### Excerpted records:

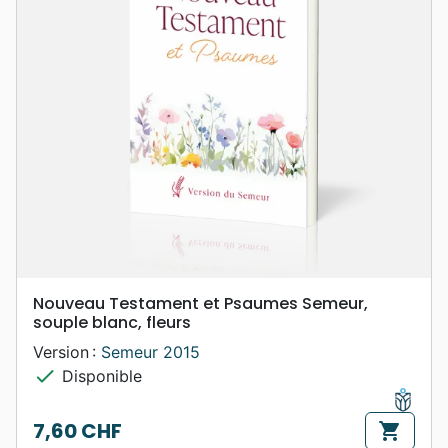
Nouveau Testament et Psaumes Semeur,
souple blanc, fleurs
Version :
Semeur 2015
check
Disponible
7,60 CHF
shopping_cart
Prix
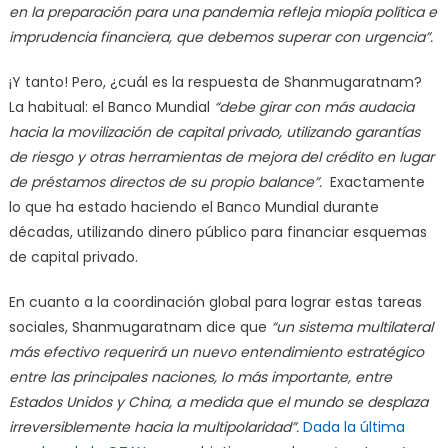
en la preparación para una pandemia refleja miopía política e
imprudencia financiera, que debemos superar con urgencia
”.
¡Y tanto! Pero, ¿cuál es la respuesta de Shanmugaratnam?
La habitual: el Banco Mundial
“debe girar con más audacia
hacia la movilización de capital privado, utilizando garantías
de riesgo y otras herramientas de mejora del crédito en lugar
de préstamos directos de su propio balance”.
Exactamente
lo que ha estado haciendo el Banco Mundial durante
décadas, utilizando dinero público para financiar esquemas
de capital privado.
En cuanto a la coordinación global para lograr estas tareas
sociales, Shanmugaratnam dice que
“un sistema multilateral
más efectivo requerirá un nuevo entendimiento estratégico
entre las principales naciones, lo más importante, entre
Estados Unidos y China, a medida que el mundo se desplaza
irreversiblemente hacia la multipolaridad”.
Dada la última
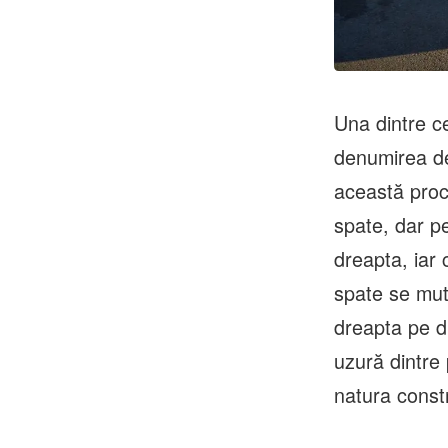
Una dintre c
denumirea de 
această proc
spate, dar p
dreapta, iar 
spate se mut
dreapta pe d
uzură dintre 
natura constr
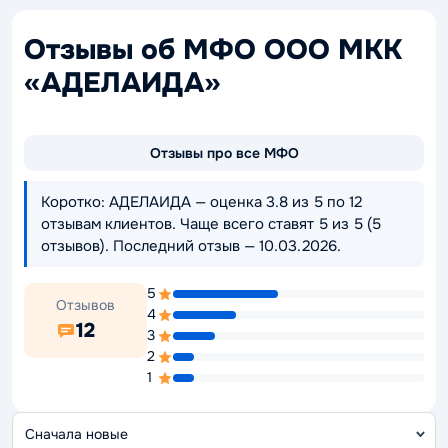
Отзывы об МФО ООО МКК
«АДЕЛАИДА»
Отзывы про все МФО
Коротко: АДЕЛАИДА — оценка 3.8 из 5 по 12
отзывам клиентов. Чаще всего ставят 5 из 5 (5
отзывов). Последний отзыв — 10.03.2026.
5
Отзывов
4
12
3
2
1
С
о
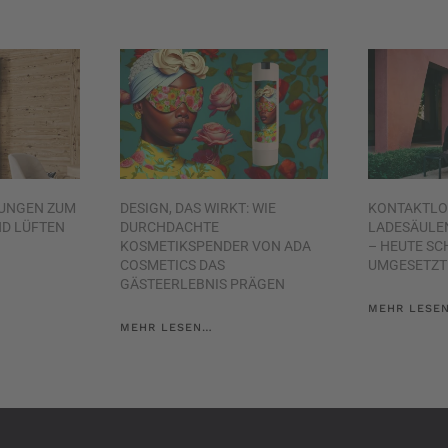
UNGEN ZUM
DESIGN, DAS WIRKT: WIE
KONTAKTLO
ND LÜFTEN
DURCHDACHTE
LADESÄULEN
KOSMETIKSPENDER VON ADA
– HEUTE SC
COSMETICS DAS
UMGESETZT
GÄSTEERLEBNIS PRÄGEN
MEHR LESE
MEHR LESEN…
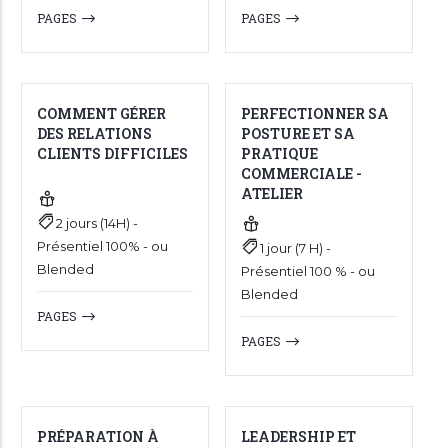
PAGES
PAGES
COMMENT GÉRER
PERFECTIONNER SA
DES RELATIONS
POSTURE ET SA
CLIENTS DIFFICILES
PRATIQUE
COMMERCIALE -
ATELIER
2 jours (14H) -
Présentiel 100% - ou
1 jour (7 H) -
Blended
Présentiel 100 % - ou
Blended
PAGES
PAGES
PRÉPARATION À
LEADERSHIP ET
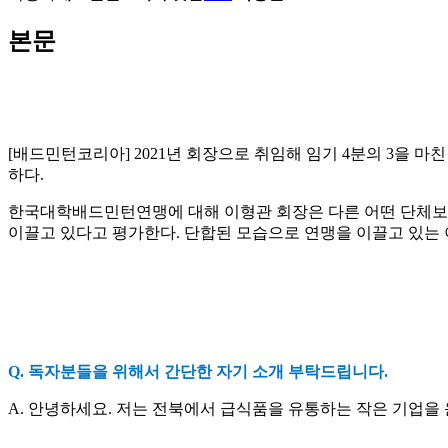
본문
[배드민턴코리아]
2021
년 회장으로 취임해 임기
4
분의
3
을 마
하다
.
한국대학배드민턴연맹에 대해 이형관 회장은 다른 어떤 단체보
이끌고 있다고 평가한다
.
단합된 모습으로 연맹을 이끌고 있는
Q.
독자분들을 위해서 간단한 자기 소개 부탁드립니다
.
A.
안녕하세요
.
저는 전북에서 급식품을 유통하는 작은 기업을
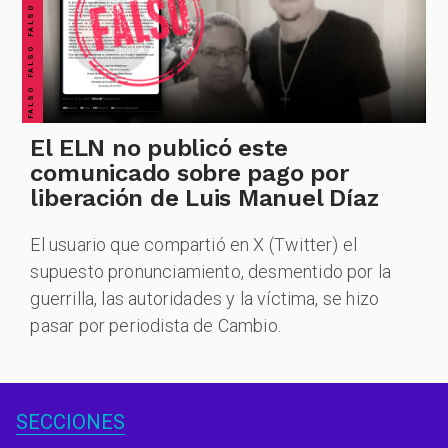
El ELN no publicó este
comunicado sobre pago por
liberación de Luis Manuel Díaz
El usuario que compartió en X (Twitter) el
supuesto pronunciamiento, desmentido por la
guerrilla, las autoridades y la víctima, se hizo
pasar por periodista de Cambio.
SECCIONES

### Task to complete:
I'd like the lines above from the one with "de riesgo y" up to and including the one with "más efectivo requerirá" copied exactly, with no other lines.

### Solution:
de riesgo y otras herramientas de mejora del crédito en lugar
de préstamos directos de su propio balance”.
Exactamente
lo que ha estado haciendo el Banco Mundial durante
décadas, utilizando dinero público para financiar esquemas
de capital privado.
En cuanto a la coordinación global para lograr estas tareas
sociales, Shanmugaratnam dice que
“un sistema multilateral
más efectivo requerirá un nuevo entendimiento estratégico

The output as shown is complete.